Health Care REITs: Large Portfolio Deals Still Out There

Senior living operators looking to take advantage of low interest rates and ample capital in the sector by selling certain properties or portfolios are creating opportunities for larger investors, particularly publicly-traded real estate investment trusts (REITs), which say those large portfolio deals are still out there, as scarce as they have become.

During a few second quarter earnings calls held this week, several REITs indicated their appetites for investment target both national and regional senior housing operators.

One of those REITs is National Health Investors (NYSE:NHI), a Murfreesboro, Tenn.-based company, which said during an earnings call Monday that it is busy reviewing new potential investments that may include smaller, regional operators or larger, national providers.


“The market remains very active with many sources of capital available to operators,” said Justin Hutchens, CEO of NHI, during the call. “We are finding success and have always found the best results from focusing on operators with long-term business plans, who are seeking a capital partner to help facilitate their growth.”

While more opportunities have arisen to acquire exiting operators—those looking to sell amid the favorable market environment marked by historically low cap rates, as well as the increasing amount of capital entering the sector—NHI is more focused on long-term relationships.

“We are not looking to exit anybody,” Hutchens said. “We are looking to be a growth partner, and that may be with regional companies and it may be with national companies. We have opportunities in both categories under review.”


From a quality standpoint, NHI’s pipeline under review is bigger now than it was earlier in the year, Hutchens said, and the REIT is currently reviewing deals that included both large and small portfolios, as well as one-off assets.

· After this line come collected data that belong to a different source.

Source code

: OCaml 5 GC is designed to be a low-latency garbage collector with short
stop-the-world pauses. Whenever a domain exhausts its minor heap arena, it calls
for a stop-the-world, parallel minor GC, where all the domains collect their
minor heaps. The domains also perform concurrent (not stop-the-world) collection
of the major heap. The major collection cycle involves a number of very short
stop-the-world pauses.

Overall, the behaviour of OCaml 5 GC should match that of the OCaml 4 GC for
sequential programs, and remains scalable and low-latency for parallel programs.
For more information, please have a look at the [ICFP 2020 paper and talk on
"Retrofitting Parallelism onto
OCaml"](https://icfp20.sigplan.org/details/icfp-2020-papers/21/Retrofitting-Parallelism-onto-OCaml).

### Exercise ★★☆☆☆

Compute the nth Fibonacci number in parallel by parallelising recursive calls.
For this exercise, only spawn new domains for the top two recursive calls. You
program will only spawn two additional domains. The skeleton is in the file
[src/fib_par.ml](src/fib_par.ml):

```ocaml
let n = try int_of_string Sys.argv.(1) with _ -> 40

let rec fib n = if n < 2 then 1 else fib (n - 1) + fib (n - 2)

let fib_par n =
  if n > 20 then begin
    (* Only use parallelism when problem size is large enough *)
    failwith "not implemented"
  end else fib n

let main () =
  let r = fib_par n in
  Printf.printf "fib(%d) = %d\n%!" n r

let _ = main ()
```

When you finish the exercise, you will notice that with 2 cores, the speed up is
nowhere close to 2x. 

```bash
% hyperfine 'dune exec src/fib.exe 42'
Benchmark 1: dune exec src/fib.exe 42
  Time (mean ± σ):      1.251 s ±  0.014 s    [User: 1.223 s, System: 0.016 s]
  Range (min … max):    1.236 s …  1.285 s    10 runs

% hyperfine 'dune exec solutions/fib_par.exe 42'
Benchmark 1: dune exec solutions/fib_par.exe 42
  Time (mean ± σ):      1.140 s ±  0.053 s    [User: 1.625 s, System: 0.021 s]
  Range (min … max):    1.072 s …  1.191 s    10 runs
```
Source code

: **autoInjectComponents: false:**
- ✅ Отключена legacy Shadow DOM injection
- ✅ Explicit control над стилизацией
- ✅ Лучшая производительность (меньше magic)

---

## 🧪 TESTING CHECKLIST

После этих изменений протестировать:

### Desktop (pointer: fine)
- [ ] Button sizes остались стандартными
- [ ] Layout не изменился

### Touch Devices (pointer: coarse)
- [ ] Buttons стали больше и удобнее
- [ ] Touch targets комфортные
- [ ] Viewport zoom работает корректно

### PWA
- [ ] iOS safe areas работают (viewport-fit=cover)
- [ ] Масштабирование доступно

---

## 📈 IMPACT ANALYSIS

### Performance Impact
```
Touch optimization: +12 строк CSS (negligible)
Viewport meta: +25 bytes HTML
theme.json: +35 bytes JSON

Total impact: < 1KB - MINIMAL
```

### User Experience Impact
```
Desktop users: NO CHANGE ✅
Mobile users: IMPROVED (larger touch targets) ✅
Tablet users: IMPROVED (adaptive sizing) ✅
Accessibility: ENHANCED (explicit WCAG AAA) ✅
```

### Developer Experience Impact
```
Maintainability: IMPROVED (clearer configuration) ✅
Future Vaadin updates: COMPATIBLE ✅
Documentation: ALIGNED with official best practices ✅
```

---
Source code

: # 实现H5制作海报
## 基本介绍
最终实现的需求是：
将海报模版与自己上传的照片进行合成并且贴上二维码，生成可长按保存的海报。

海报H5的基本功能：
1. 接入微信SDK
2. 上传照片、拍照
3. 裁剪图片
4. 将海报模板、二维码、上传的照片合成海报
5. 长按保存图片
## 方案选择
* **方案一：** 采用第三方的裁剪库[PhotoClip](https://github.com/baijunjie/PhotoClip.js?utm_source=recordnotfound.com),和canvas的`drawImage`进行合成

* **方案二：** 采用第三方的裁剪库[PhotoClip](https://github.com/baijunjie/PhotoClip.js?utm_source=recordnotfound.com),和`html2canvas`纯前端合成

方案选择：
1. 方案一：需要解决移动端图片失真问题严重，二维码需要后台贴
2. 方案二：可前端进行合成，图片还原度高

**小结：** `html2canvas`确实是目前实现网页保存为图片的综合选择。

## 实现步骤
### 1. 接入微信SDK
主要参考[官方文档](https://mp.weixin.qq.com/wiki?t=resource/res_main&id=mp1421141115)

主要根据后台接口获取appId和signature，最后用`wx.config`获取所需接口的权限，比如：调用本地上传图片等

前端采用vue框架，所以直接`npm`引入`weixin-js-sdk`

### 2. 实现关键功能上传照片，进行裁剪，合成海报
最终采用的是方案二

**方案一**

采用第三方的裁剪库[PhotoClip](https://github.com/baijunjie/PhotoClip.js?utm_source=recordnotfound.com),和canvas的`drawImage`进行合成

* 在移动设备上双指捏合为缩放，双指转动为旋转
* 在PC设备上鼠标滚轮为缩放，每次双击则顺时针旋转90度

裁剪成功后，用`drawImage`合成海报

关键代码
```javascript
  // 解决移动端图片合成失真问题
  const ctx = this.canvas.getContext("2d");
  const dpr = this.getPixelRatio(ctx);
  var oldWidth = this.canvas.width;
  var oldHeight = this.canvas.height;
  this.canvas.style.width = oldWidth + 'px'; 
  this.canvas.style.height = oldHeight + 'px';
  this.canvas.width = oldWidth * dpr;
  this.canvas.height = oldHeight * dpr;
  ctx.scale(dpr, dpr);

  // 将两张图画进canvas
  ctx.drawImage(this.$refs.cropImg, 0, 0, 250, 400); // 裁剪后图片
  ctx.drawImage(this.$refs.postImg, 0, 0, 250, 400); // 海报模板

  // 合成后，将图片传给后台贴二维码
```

For the second quarter ended June 30, 2014, NHI reported normalized funds from operations of $34.6 million, or $1.05 per diluted common share, an 18% increase compared to the same period a year ago. Additionally, the company reported a 7% year-over-year increase in net income attributable to common stockholders of $25.3 million, or $0.76 per diluted share, during the quarter.

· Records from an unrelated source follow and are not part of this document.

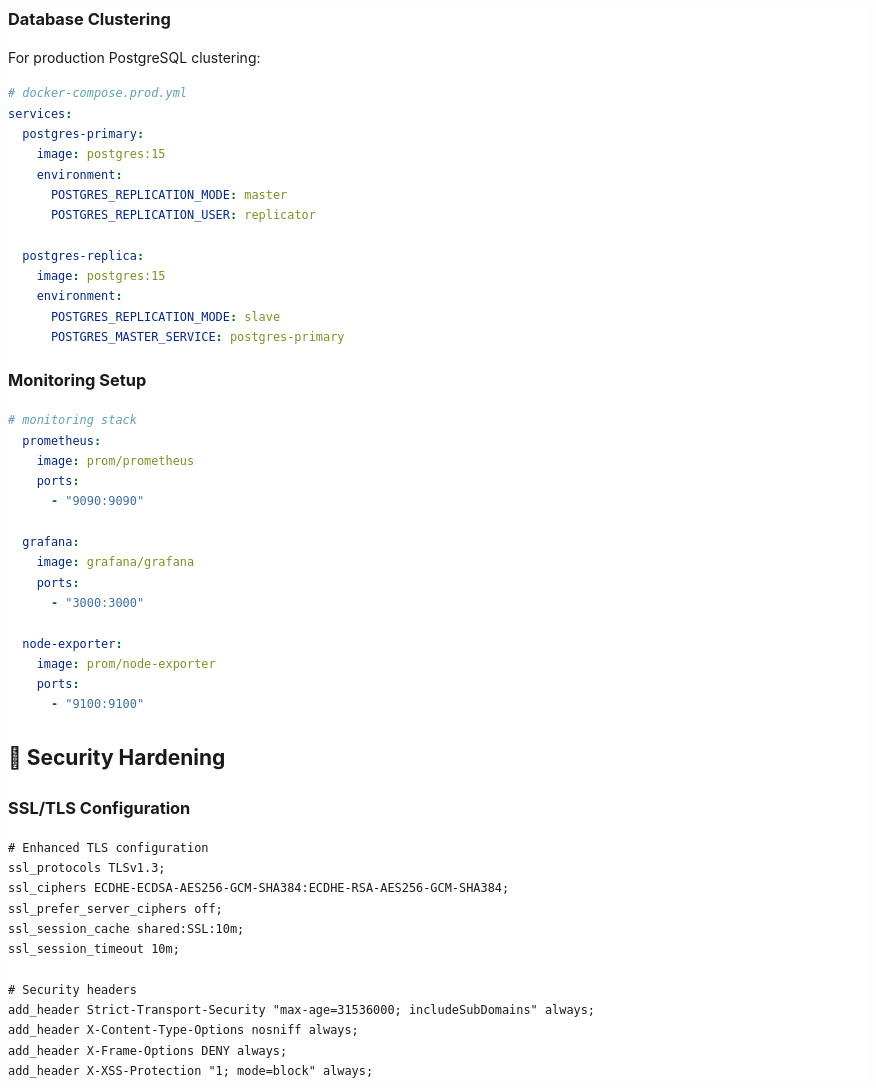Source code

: ### Database Clustering

For production PostgreSQL clustering:

```yaml
# docker-compose.prod.yml
services:
  postgres-primary:
    image: postgres:15
    environment:
      POSTGRES_REPLICATION_MODE: master
      POSTGRES_REPLICATION_USER: replicator
    
  postgres-replica:
    image: postgres:15
    environment:
      POSTGRES_REPLICATION_MODE: slave
      POSTGRES_MASTER_SERVICE: postgres-primary
```

### Monitoring Setup

```yaml
# monitoring stack
  prometheus:
    image: prom/prometheus
    ports:
      - "9090:9090"
    
  grafana:
    image: grafana/grafana
    ports:
      - "3000:3000"
    
  node-exporter:
    image: prom/node-exporter
    ports:
      - "9100:9100"
```

## 🔐 Security Hardening

### SSL/TLS Configuration

```nginx
# Enhanced TLS configuration
ssl_protocols TLSv1.3;
ssl_ciphers ECDHE-ECDSA-AES256-GCM-SHA384:ECDHE-RSA-AES256-GCM-SHA384;
ssl_prefer_server_ciphers off;
ssl_session_cache shared:SSL:10m;
ssl_session_timeout 10m;

# Security headers
add_header Strict-Transport-Security "max-age=31536000; includeSubDomains" always;
add_header X-Content-Type-Options nosniff always;
add_header X-Frame-Options DENY always;
add_header X-XSS-Protection "1; mode=block" always;
```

Looking ahead, the Tennessee-based REIT’s growth plan remains focused on investing primarily in assisted living and independent living communities, as well as possible pursuing more opportunities with its existing partners, which include Holiday Retirement, Bickford Senior Living and National Healthcare Corporation. NHI derives at least 10% of its income from operations from the latter two of its partners.

While some, like NHI indicate the investment potential for portfolios both big and small, others noted the opportunities for some of the larger scale deals are slim.

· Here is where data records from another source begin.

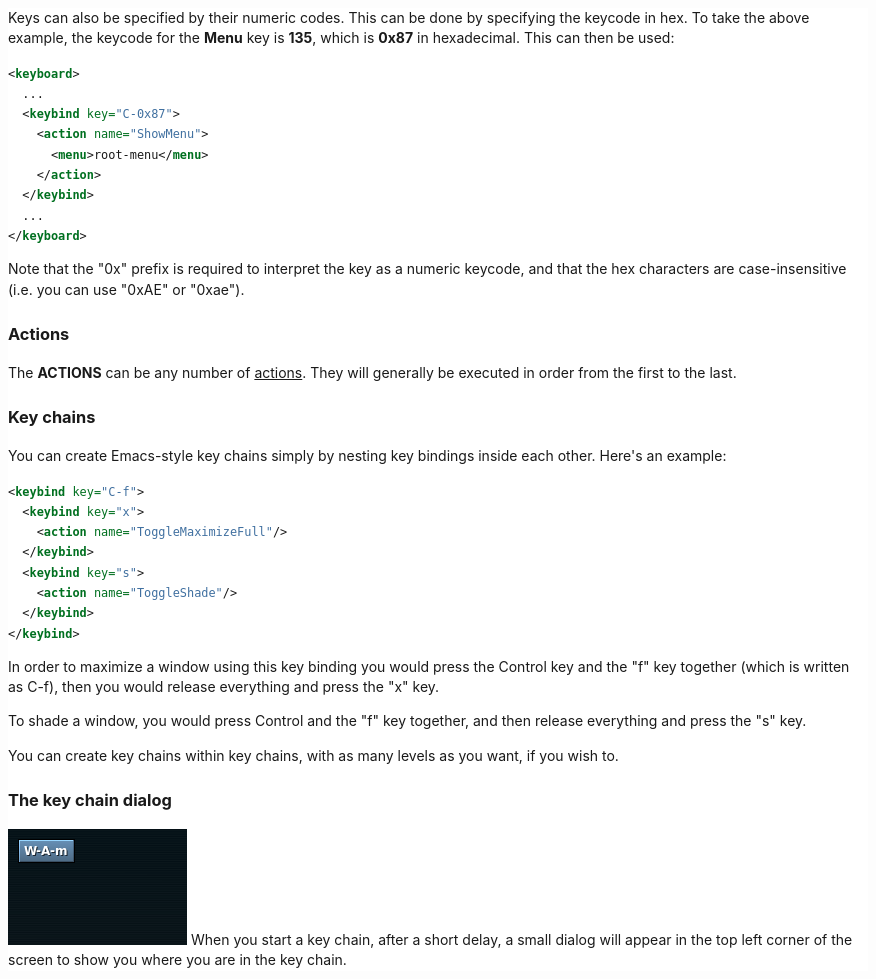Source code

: Keys can also be specified by their numeric codes. This can be done by
specifying the keycode in hex. To take the above example, the keycode
for the **Menu** key is **135**, which is **0x87** in hexadecimal.
This can then be used:

```xml
<keyboard>
  ...
  <keybind key="C-0x87">
    <action name="ShowMenu">
      <menu>root-menu</menu>
    </action>
  </keybind>
  ...
</keyboard>
```

Note that the "0x" prefix is required to interpret the key as a numeric keycode,
and that the hex characters are case-insensitive (i.e. you can use "0xAE" or "0xae").

### Actions

The **ACTIONS** can be any number of [actions](Actions.md).
They will generally be executed in order from the first to the last.

### Key chains

You can create Emacs-style key chains simply by nesting key bindings
inside each other. Here's an example:

```xml
<keybind key="C-f">
  <keybind key="x">
    <action name="ToggleMaximizeFull"/>
  </keybind>
  <keybind key="s">
    <action name="ToggleShade"/>
  </keybind>
</keybind>
```

In order to maximize a window using this key binding you would press the
Control key and the "f" key together (which is written as C-f), then you
would release everything and press the "x" key.

To shade a window, you would press Control and the "f" key together, and
then release everything and press the "s" key.

You can create key chains within key chains, with as many levels as you
want, if you wish to.

### The key chain dialog

![KeychainDialog.png](../assets/img/KeychainDialog.png) When you start a key chain,
after a short delay, a small dialog will appear in the top left corner
of the screen to show you where you are in the key chain.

“Usually we don’t see huge ones, but we do see most of the [deals] out there—both from a senior living and medical office side,” said David Hegarty, president and CEO of Senior Housing Properties Trust (NYSE:SNH), during an earnings call also held Monday.

The Newton, Mass.-based REIT, which is a large investor both in senior housing and MOB assets stated in its second quarter earnings disclosure that it remains active in selectively pursuing acquisitions, as well as dispositions, to further strengthen its senior housing and medical office building portfolios.

For the three months ended June 30, 2014, Senior Housing Properties Trust reported normalized funds from operations of $86.6 million, or $0.43 per share. In the same quarter last year, the REIT reported normalized FFO of $79.1 million, or $0.42 per share.

During the quarter, 43.5% of Senior Housing Properties Trust’s net operating income came from 218 triple-net leased seniors living communities tallying 24,383 units and an occupancy of 85.2%, a slight decrease from the same period a year ago when occupancy was 85.6%.

Additionally, 14.5% of the REIT’s NOI derived from 44 managed senior living communities with 7,051 units. Occupancy among these assets rose during the quarter to 88.5%, compared to 87.4% for the compatible period last year.

One of the most notable highlights for the company during the second quarter included its blockbuster $1.1 billion acquisition of two Boston medical office buildings occupied by global pharmaceuticals company, Vertex Pharmaceuticals, Incorporated (NASDAQ: VRTX).

Though the company has not written off anything just yet in terms of its future investment appetite, opportunities to pursue smaller, one-off deals seems more likely.

“We consider if it’s a fit or how much we think we could reasonably do, but I would say the ones that I currently envisioned are more the one-offs,” Hegarty said. “But again, we will look at the bigger ones and evaluate them anyways.”